景兴根本没看他,刚才程沐煦表演的时候,景兴全程在玩矿泉水瓶。
顺带偶尔抠手,偶尔往夏怀星那边看。
根本没把程沐煦放眼里。
现在程沐煦停下表演,景兴也只是端起水杯喝了口,懒得点评和理他。
倒是“温文尔雅”的队长微笑:“没关系,有点紧张在所难免,要再来一次吗?”
景兴:“咳咳咳……”
他一口水呛喉咙里,差点呛死——
队长这微笑着的温和模样,根本听不出他是借着这句话,把程沐煦能下的台阶连木板带水泥地基全都拆了。
定级考试每个人一次机会。
程沐煦却能堂而皇之重录,说不是他背后有人谁信。
这多招人恨呐。
“别发疯。”景兴掐他家队长一把。
“没发疯。我这是给新人机会。”
刚才那么多新人,怎么没见你给别人机会?
你直接把“皇族”两个字打印出来贴他脸上得了。
程沐煦失魂落魄,并没有听出里面不对劲。
经纪人倒是心惊胆战,马上说:“不重拍了,我们后面自己补录。”
队长耳返收到这句话,笑眯眯点头:“好的呀——行,那现在来点评环节吧。”
敖岚兴致勃勃举手:“队长我来。”
“还是我来吧,出于对程沐煦选手实力的……尊敬。
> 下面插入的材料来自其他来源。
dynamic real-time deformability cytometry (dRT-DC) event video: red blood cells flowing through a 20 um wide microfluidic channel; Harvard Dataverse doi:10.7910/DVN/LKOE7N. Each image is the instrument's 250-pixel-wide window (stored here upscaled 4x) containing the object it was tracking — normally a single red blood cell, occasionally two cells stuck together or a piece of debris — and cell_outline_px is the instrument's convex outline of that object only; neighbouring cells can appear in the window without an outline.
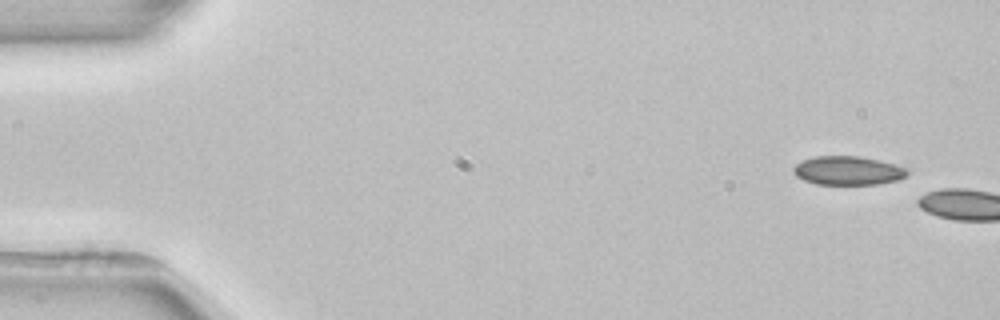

”队长微笑着说,“程选手,你想去哪个位置呢?”
程沐煦:“……”
刚才他还可以厚着脸皮说自己想去高位。
但是这场舞蹈下来,他有什么脸说自己想去高位?
别说TOP了,就算是前十位,他配吗?
他跳得连韩又明都不如。
程沐煦只能说:“老师们定。”
说完这句话,程沐煦的脸色又僵硬了一下。
“老师们定”,是一句挺谦虚的话。
如果刚才夏怀星没说“老师们定”的话。
夏怀星的“老师们定”,是自信,是狂妄,是知道即使由导师评级,自己不会去差地方。
但是程沐煦说“老师们定”……
程沐煦闭了闭眼睛。
他好想哭,甚至想退赛了。
可是这个节目他的金zhu砸了很多钱,他没有退的余地。
最终,还是导师团内真宽厚温和的苏哲茂看不下去了,温柔道:“没关系,你可以说说自己想法。”
“好。”程沐煦硬着头皮,“那……前十位吧……”
“哈哈哈哈哈哈!!”后台有个没啥背景,不明所以的小选手爆发出一阵欢笑。
这也太不要脸叻。
前十名,是梁静茹给他的勇气吗?
台前,队长点点头:“不错,你对自己的认知很清晰准确,我们就需要这种对自己有判断力的选手。”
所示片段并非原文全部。